6-Aminonicotinamide (cas:329-89-5)Application of 329-89-5 is an inhibitor of the NADP+-dependent enzyme, PGD (6-phosphogluconate dehydrogenase). Studies have also shown that 6-aminonicotinamide induces apoptosis in tumor cells and causes glial cell degeneration.

Reference:
Amide – Wikipedia,
Amide – an overview | ScienceDirect Topics

Quality Control of 6-Aminonicotinamide《SGK1 signaling promotes glucose metabolism and survival in extracellular matrix detached cells》 was published in 2021. The authors were Mason, Joshua A.;Cockfield, Jordan A.;Pape, Daniel J.;Meissner, Hannah;Sokolowski, Michael T.;White, Taylor C.;Valentin Lopez, Jose C.;Liu, Juan;Liu, Xiaojing;Martinez-Reyes, Inmaculada;Chandel, Navdeep S.;Locasale, Jason W.;Schafer, Zachary T., and the article was included in《Cell Reports》. The author mentioned the following in the article:

Loss of integrin-mediated attachment to extracellular matrix (ECM) proteins can trigger a variety of cellular changes that affect cell viability. Foremost among these is the activation of anoikis, caspase-mediated cell death induced by ECM detachment. In addition, loss of ECM attachment causes profound alterations in cellular metabolism, which can lead to anoikis-independent cell death. Here, we describe a surprising role for serum and glucocorticoid kinase-1 (SGK1) in the promotion of energy production when cells are detached. Our data demonstrate that SGK1 activation is necessary and sufficient for ATP generation during ECM detachment and anchorage-independent growth. More specifically, SGK1 promotes a substantial elevation in glucose uptake because of elevated GLUT1 transcription. In addition, carbon flux into the pentose phosphate pathway (PPP) is necessary to accommodate elevated glucose uptake and PPP-mediated glyceraldehyde-3-phosphate (G3P) is necessary for ATP production Thus, our data show SGK1 as master regulator of glucose metabolism and cell survival during ECM-detached conditions. To complete the study, the researchers used 6-Aminonicotinamide (cas: 329-89-5) .
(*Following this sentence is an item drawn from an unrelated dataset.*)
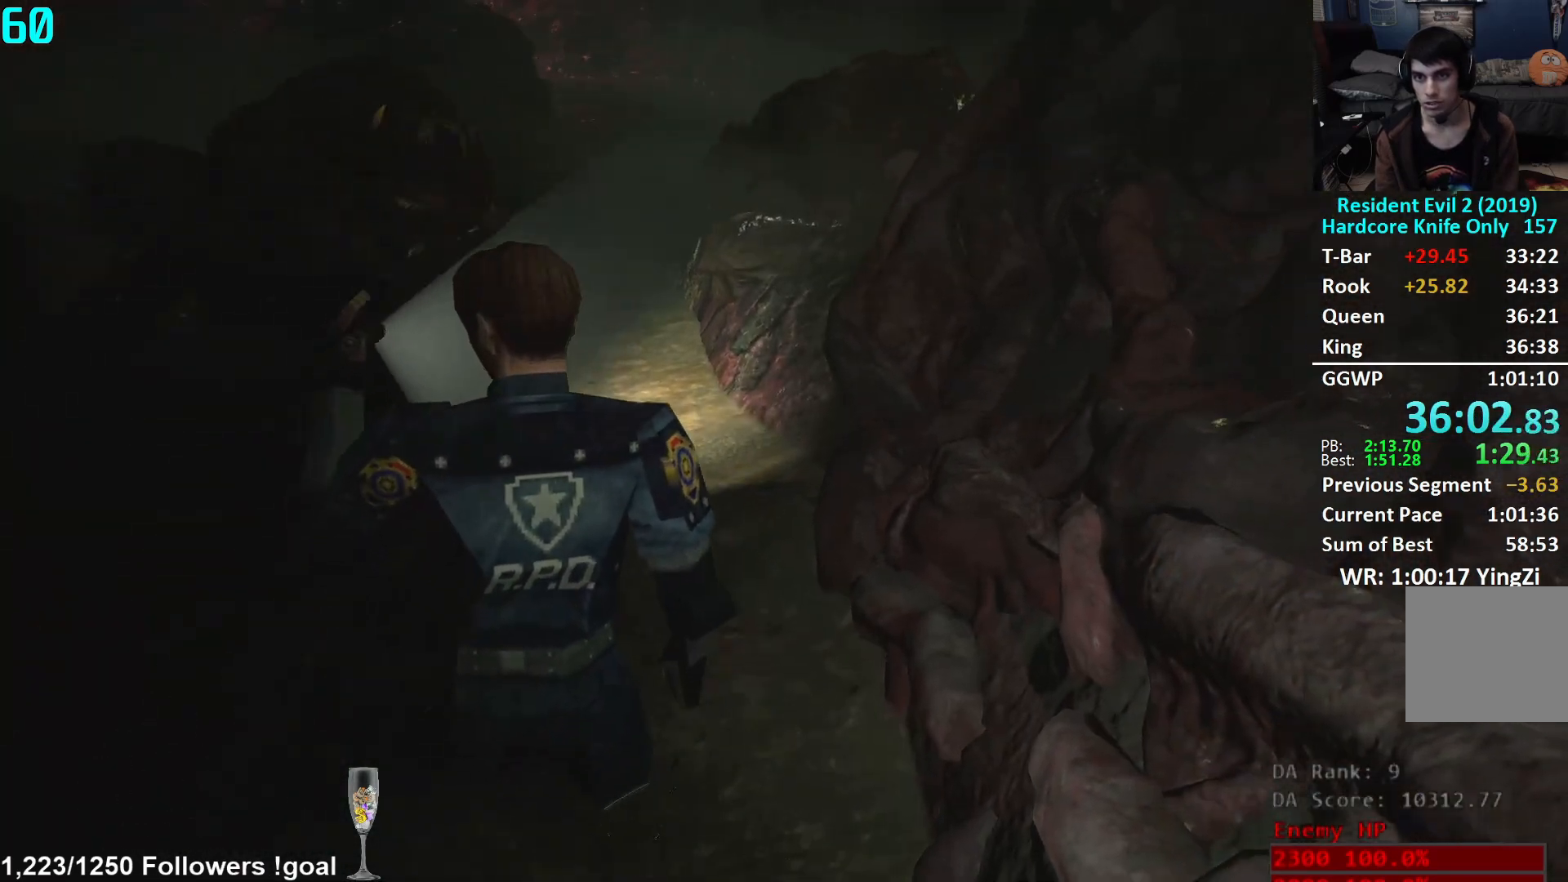
{"buttons": [], "left_stick": "up-left", "right_stick": "left", "events": [[16, "right_stick", "down-left"], [117, "L3", "up"], [283, "right_stick", "left"], [333, "left_stick", "up-left"]]}
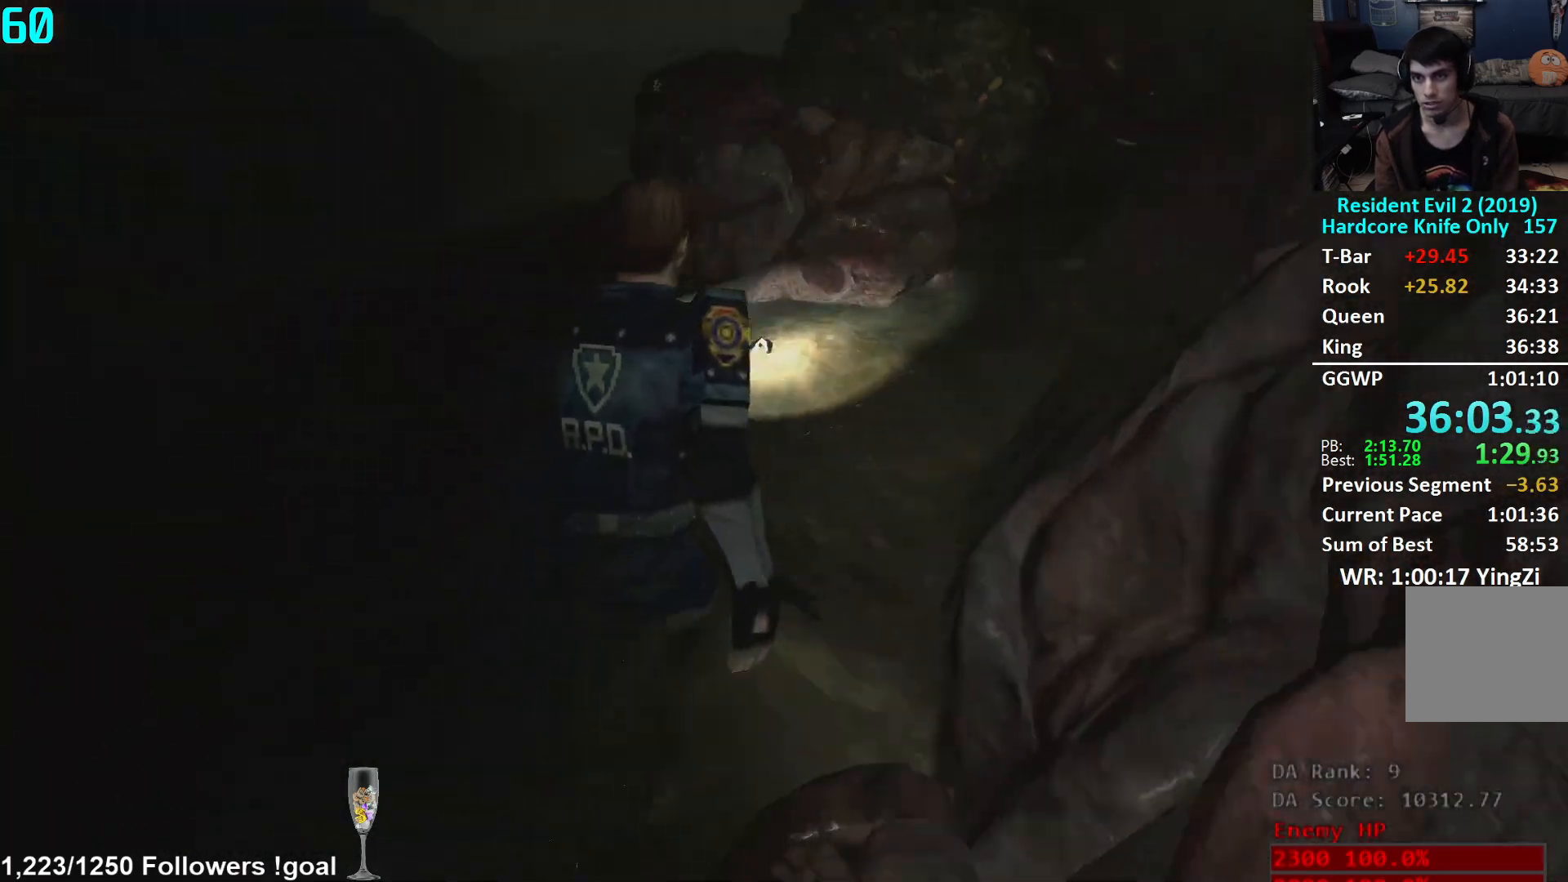
{"buttons": [], "left_stick": "up", "right_stick": "right", "events": [[250, "right_stick", "center"], [317, "left_stick", "up"], [334, "right_stick", "right"]]}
6-Aminonicotinamide (cas:329-89-5)Quality Control of 6-Aminonicotinamide is an inhibitor of the NADP+-dependent enzyme, PGD (6-phosphogluconate dehydrogenase). Studies have also shown that 6-aminonicotinamide induces apoptosis in tumor cells and causes glial cell degeneration.

Reference:
Amide – Wikipedia,
Amide – an overview | ScienceDirect Topics

Gorgun, Murat F.;Zhuo, Ming;Englander, Ella W. published 《Cisplatin Toxicity in Dorsal Root Ganglion Neurons Is Relieved by Meclizine via Diminution of Mitochondrial Compromise and Improved Clearance of DNA Damage》 in 2017. The article was appeared in 《Molecular Neurobiology》. They have made some progress in their research.Application of 329-89-5 The article mentions the following:

Chemotherapy-induced neurotoxicity of peripheral nervous system (PNS) hinders efficacy of cancer treatments. Mechanisms initiating PNS injury by anticancer drugs are incompletely understood delaying development of effective management strategies. To understand events triggered in PNS by cancer drugs, we exposed dorsal root ganglion (DRG) neurons to cisplatin, a drug from platinum-based class of chemotherapeutics frequently implicated in peripheral neuropathies. While cisplatin enters cancer cells and forms cisplatin/DNA crosslinks that block cell proliferation, circulating cisplatin can also reach the PNS and produce crosslinks that impede critical DNA transactions in postmitotic neurons. Cisplatin forms crosslinks with both, nuclear and mitochondrial DNA (mtDNA). Crosslinks are repairable primarily via the nucleotide excision repair (NER) pathway, which is present in nuclei but absent from mitochondrial compartment. Hence, high mitochondrial content and limited shielding by blood nerve barrier make DRG neurons particularly vulnerable to mitochondrial injury by cisplatin. We report that in DRG neurons, cisplatin elevates reactive oxygen species, depletes mtDNA, and impairs mitochondrial respiration, whereas concomitant meclizine supplementation preserves redox balance, attenuates mitochondrial compromise, and augments DNA repair. Meclizine is an antihistamine drug recently implicated in neuroprotection via modulation of energy metabolism Our data demonstrate that in the mitochondria-rich DRG neurons, meclizine mitigates cisplatin-induced mitochondrial compromise via enhancement of pentose phosphate pathway and repletion of NADP (NADPH) and glutathione stores. The findings suggest that meclizine-mediated preservation of redox balance sustains mitochondrial respiration and supports execution of cellular processes, including timely removal of cisplatin crosslinks from nuclear DNA, thereby attenuating cisplatin toxicity in DRG neurons. Collectively, the findings reveal potential for pharmacol. modulation of dorsal root ganglion neurons metabolism for protection against toxicity of chemotherapeutic drugs. The experimental procedure involved many compounds, such as 6-Aminonicotinamide (cas: 329-89-5) .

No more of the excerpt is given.